Comme si l’aveu m'avait été directement adressé. Jouer les irrésistible bourreau des cœurs m'amuse, me fait oublier la profondeur de ses paroles surtout. J'espère avoir détendu l'atmosphère quand je poursuis.

-C'était un mec?

Je la reluque calmement, un peu moins intrusif que mon attitude de jusque là.

-La personne a qui tu t'es attachée?

Si elle pensais s'en tirer là dessus, c'est trop tard. Ce ne sont pas des peurs qui viennent de nulle part, il doit bien avoir quelque chose à raconter derrière ça. Non? Je ne suis peut-être pas insensible au point de rire de ses ressentis, j'en reste pas moins curieux et têtu. Je fais signe au barman de la resservir à mes frais, un geste de politesse pour mieux lui donner une raison de ne pas prendre la fuite et de s'ouvrir. Parce que dans l'émotion, elle ne m'a pas renvoyé de gage, et je ne sais pas si l'on doit considérer que notre duel s'arrête là, ou si elle a seulement oubliée, mais ce serait dommage d'en finir maintenant, pas vrai?

-La peur de se lier parce que c'est une promesse de souffrance, c'est une vérité commune à beaucoup de monde, je trouve.

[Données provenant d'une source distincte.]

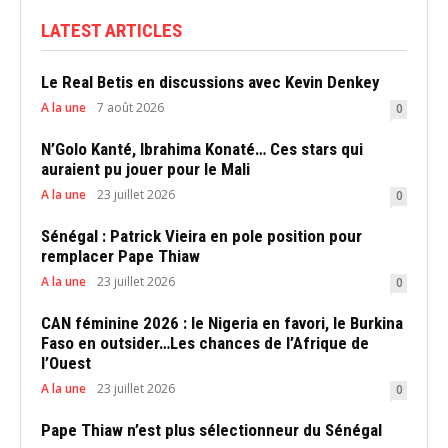
LATEST ARTICLES
Le Real Betis en discussions avec Kevin Denkey
A la une
7 août 2026
0
N’Golo Kanté, Ibrahima Konaté… Ces stars qui
auraient pu jouer pour le Mali
A la une
23 juillet 2026
0
Sénégal : Patrick Vieira en pole position pour
remplacer Pape Thiaw
A la une
23 juillet 2026
0
CAN féminine 2026 : le Nigeria en favori, le Burkina
Faso en outsider…Les chances de l’Afrique de
l’Ouest
A la une
23 juillet 2026
0
Pape Thiaw n’est plus sélectionneur du Sénégal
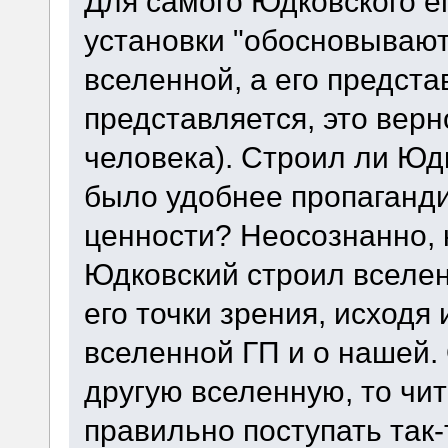
Для самого Юдковского е
установки "обосновывают
вселенной, а его предста
представляется, это верн
человека). Строил ли Юд
было удобнее пропаганд
ценности? Неосознанно, 
Юдковский строил вселен
его точки зрения, исходя 
вселенной ГП и о нашей.
другую вселенную, то чит
правильно поступать так-т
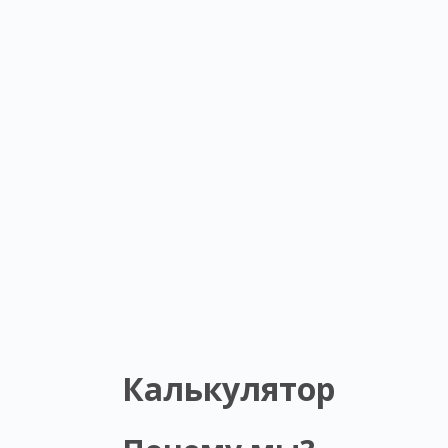
Калькулятор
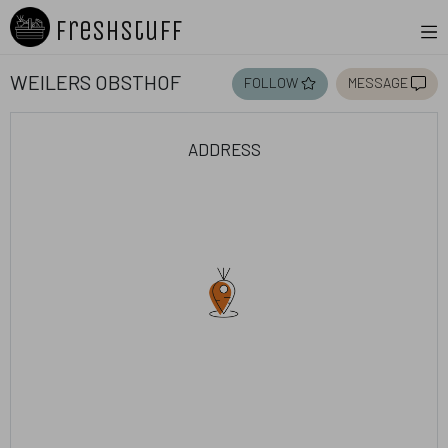
Freshstuff
Weilers Obsthof
follow
message
address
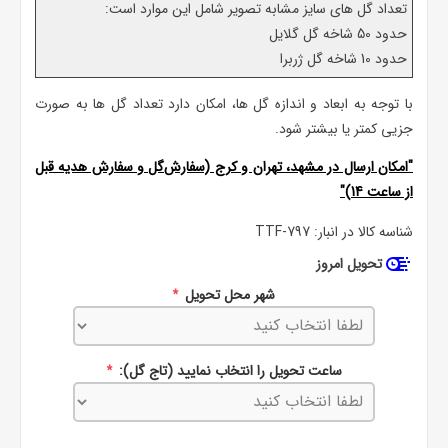
تعداد گل های سایز مشابه تصویر شامل این موارد است:
حدود 50 شاخه گل گلایل
حدود 10 شاخه گل ژربرا
با توجه به ابعاد و اندازه گل ها، امکان دارد تعداد گل ها به صورت
جزیی کمتر یا بیشتر شود.
"امکان ارسال در مشهد، تهران و کرج (سفارش‌گل و سفارش هدیه قبل
از ساعت 14)"
شناسه کالا در انبار:
TTF-797
تحویل امروز
شهر محل تحویل
*
ساعت تحویل را انتخاب نمایید (تاج گل):
*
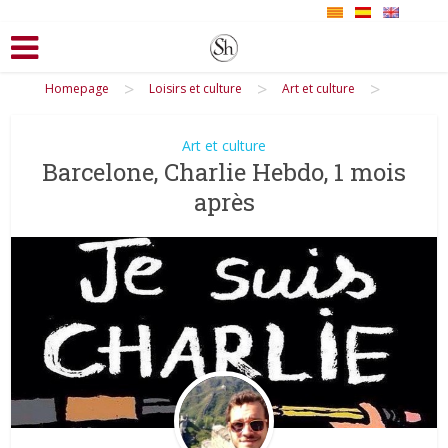
>
>
>
Homepage
Loisirs et culture
Art et culture
Art et culture
Barcelone, Charlie Hebdo, 1 mois
après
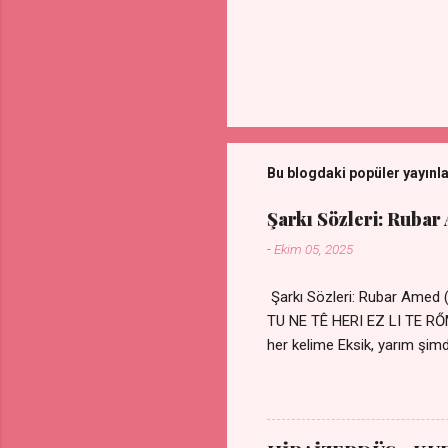
Bu blogdaki popüler yayınl
Şarkı Sözleri: Rubar
-
Ekim 05, 2025
Şarkı Sözleri: Rubar Amed
TU NE TÊ HERI EZ LI TE 
her kelime Eksik, yarım şimdi
kıza sevdalı Yaralı adamım.
durmuyor Tu yi bihare min 
Uykusuz geceler Sensiz he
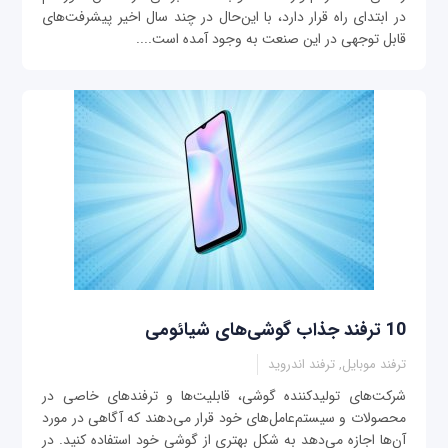
در ابتدای راه قرار دارد، با این‌حال در چند سال اخیر پیشرفت‌های
قابل توجهی‌ در این صنعت به وجود آمده است....
10 ترفند جذاب گوشی‌های شیائومی
ترفند موبایل, ترفند اندروید
شرکت‌های تولیدکننده گوشی، قابلیت‌ها و ترفندهای خاصی در
محصولات و سیستم‌عامل‌های خود قرار می‌دهند که آگاهی در مورد
آن‌ها اجازه می‌دهد به شکل بهتری از گوشی خود استفاده کنید. در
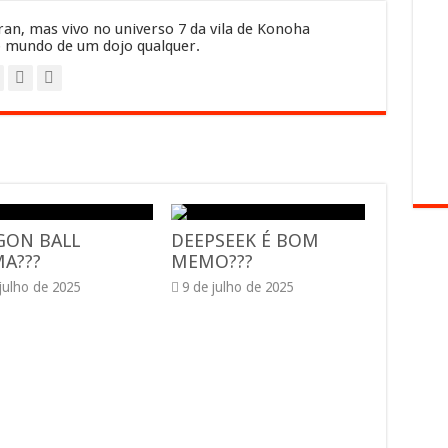
an, mas vivo no universo 7 da vila de Konoha
 mundo de um dojo qualquer.
GON BALL
DEEPSEEK É BOM
A???
MEMO???
 julho de 2025
9 de julho de 2025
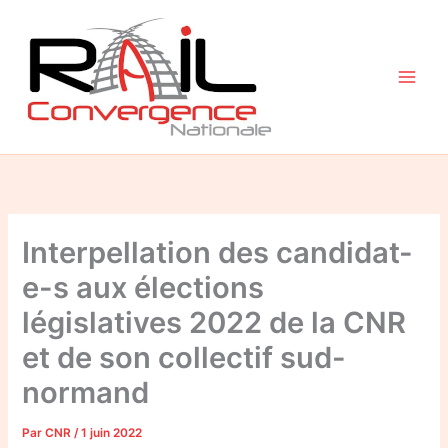
Aller
au
contenu
Interpellation des candidat-
e-s aux élections
législatives 2022 de la CNR
et de son collectif sud-
normand
Par
CNR
/
1 juin 2022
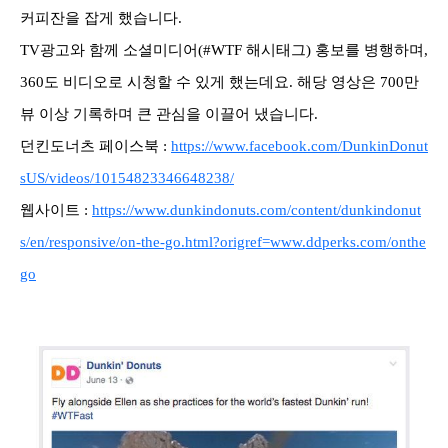
커피잔을 잡게 했습니다.
TV광고와 함께 소셜미디어(#WTF 해시태그) 홍보를 병행하며,
360도 비디오로 시청할 수 있게 했는데요. 해당 영상은 700만
뷰 이상 기록하며 큰 관심을 이끌어 냈습니다.
던킨도너츠 페이스북 :
https://www.facebook.com/DunkinDonut
sUS/videos/10154823346648238/
웹사이트 :
https://www.dunkindonuts.com/content/dunkindonut
s/en/responsive/on-the-go.html?origref=www.ddperks.com/onthe
go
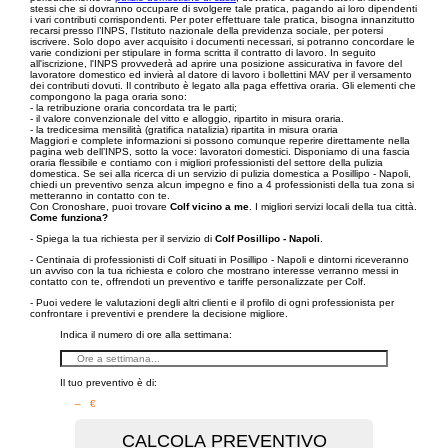
stessi che si dovranno occupare di svolgere tale pratica, pagando ai loro dipendenti
i vari contributi corrispondenti. Per poter effettuare tale pratica, bisogna innanzitutto
recarsi presso l’INPS, l'Istituto nazionale della previdenza sociale, per potersi
iscrivere. Solo dopo aver acquisito i documenti necessari, si potranno concordare le
varie condizioni per stipulare in forma scritta il contratto di lavoro. In seguito
all'iscrizione, l'INPS provvederà ad aprire una posizione assicurativa in favore del
lavoratore domestico ed invierà al datore di lavoro i bollettini MAV per il versamento
dei contributi dovuti. Il contributo è legato alla paga effettiva oraria. Gli elementi che
compongono la paga oraria sono:
- la retribuzione oraria concordata tra le parti;
- il valore convenzionale del vitto e alloggio, ripartito in misura oraria.
- la tredicesima mensilità (gratifica natalizia) ripartita in misura oraria
Maggiori e complete informazioni si possono comunque reperire direttamente nella
pagina web dell’INPS, sotto la voce: lavoratori domestici. Disponiamo di una fascia
oraria flessibile e contiamo con i migliori professionisti del settore della pulizia
domestica. Se sei alla ricerca di un servizio di pulizia domestica a Posillipo - Napoli,
chiedi un preventivo senza alcun impegno e fino a 4 professionisti della tua zona si
metteranno in contatto con te.
Con Cronoshare, puoi trovare
Colf vicino a me
. I migliori servizi locali della tua città.
Come funziona?
- Spiega la tua richiesta per il servizio di
Colf Posillipo - Napoli
.
- Centinaia di professionisti di Colf situati in Posillipo - Napoli e dintorni riceveranno
un avviso con la tua richiesta e coloro che mostrano interesse verranno messi in
contatto con te, offrendoti un preventivo e tariffe personalizzate per Colf.
- Puoi vedere le valutazioni degli altri clienti e il profilo di ogni professionista per
confrontare i preventivi e prendere la decisione migliore.
Indica il numero di ore alla settimana:
Il tuo preventivo è di:
– €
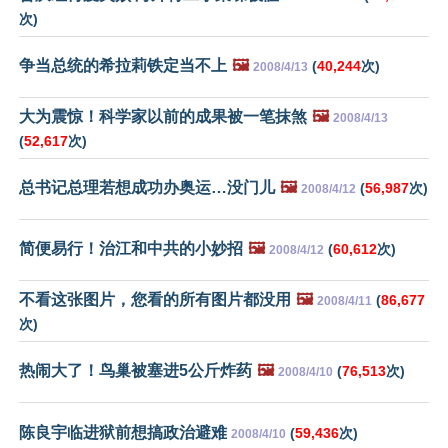
次)
争当总统的希拉莉铁定当不上
🖼️
(
40,244
次)
2008/4/13
大为震惊！科学家以前的成果被一笔抹煞
🖼️
2008/4/13
(
52,617
次)
总书记总理若想成功办奥运…没门儿
🖼️
(
56,987
次)
2008/4/12
简便易行！治江和中共的小妙招
🖼️
(
60,612
次)
2008/4/12
不看这张图片，您看的所有图片都没用
🖼️
(
86,677
2008/4/11
次)
热闹大了！鸟巢被塞进5公斤炸药
🖼️
(
76,513
次)
2008/4/10
陈良宇临进狱前想搞政治避难
(
59,436
次)
2008/4/10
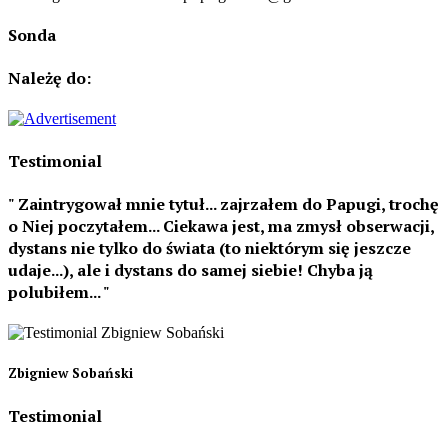
Sonda
Należę do:
Testimonial
Zaintrygował mnie tytuł... zajrzałem do Papugi, trochę
o Niej poczytałem... Ciekawa jest, ma zmysł obserwacji,
dystans nie tylko do świata (to niektórym się jeszcze
udaje...), ale i dystans do samej siebie! Chyba ją
polubiłem...
Zbigniew Sobański
Testimonial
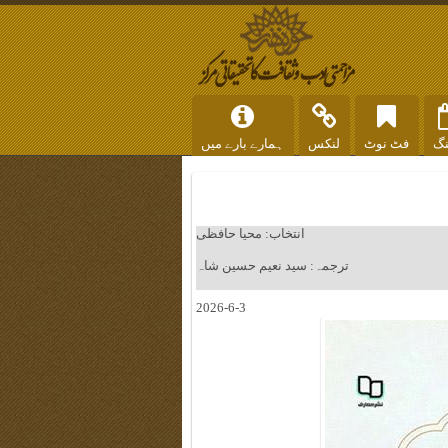
نگ
فٹ نوٹ
لنکس
ہمارے بارے میں
انتخاب: محیا حافظی
ترجمہ: سید نعیم حسین شاہ
2026-6-3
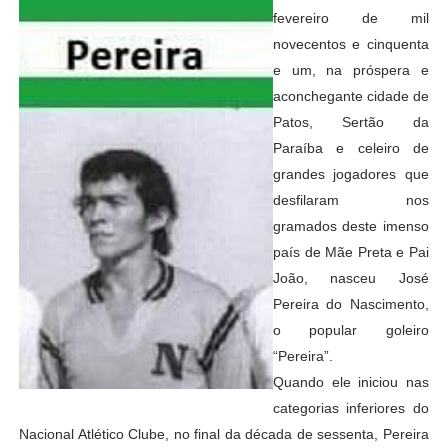
fevereiro de mil
novecentos e cinquenta
e um, na próspera e
aconchegante cidade de
Patos, Sertão da
Paraíba e celeiro de
grandes jogadores que
desfilaram nos
gramados deste imenso
país de Mãe Preta e Pai
João, nasceu José
Pereira do Nascimento,
o popular goleiro
“Pereira”.
Quando ele iniciou nas
categorias inferiores do
Nacional Atlético Clube, no final da década de sessenta, Pereira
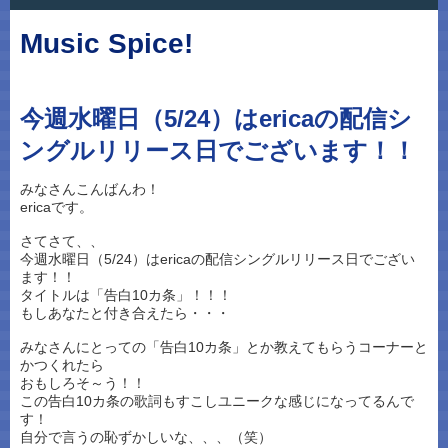
Music Spice!
今週水曜日（5/24）はericaの配信シ
ングルリリース日でございます！！
みなさんこんばんわ！
ericaです。
さてさて、、
今週水曜日（5/24）はericaの配信シングルリリース日でござい
ます！！
タイトルは「告白10カ条」！！！
もしあなたと付き合えたら・・・
みなさんにとっての「告白10カ条」とか教えてもらうコーナーと
かつくれたら
おもしろそ～う！！
この告白10カ条の歌詞もすこしユニークな感じになってるんで
す！
自分で言うの恥ずかしいな、、、（笑）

Je le chanterais presque en faisant mine de regarder ailleurs d'un air déçu pour me moquer. Peut-être qu'elle n'a pas envie d'en parler, et peut-être qu'elle ne le fera pas, mais ça m'intrigue. Puis je veux qu'elle reconnaisse que sa peur est trop ordinaire pour que je soi sûr qu'elle soit authentique. Alors à elle de me convaincre que ce n'est pas un mensonge pour cacher une peur plus terrible ou ridicule, insistè-je d'un demi-sourire provocateur.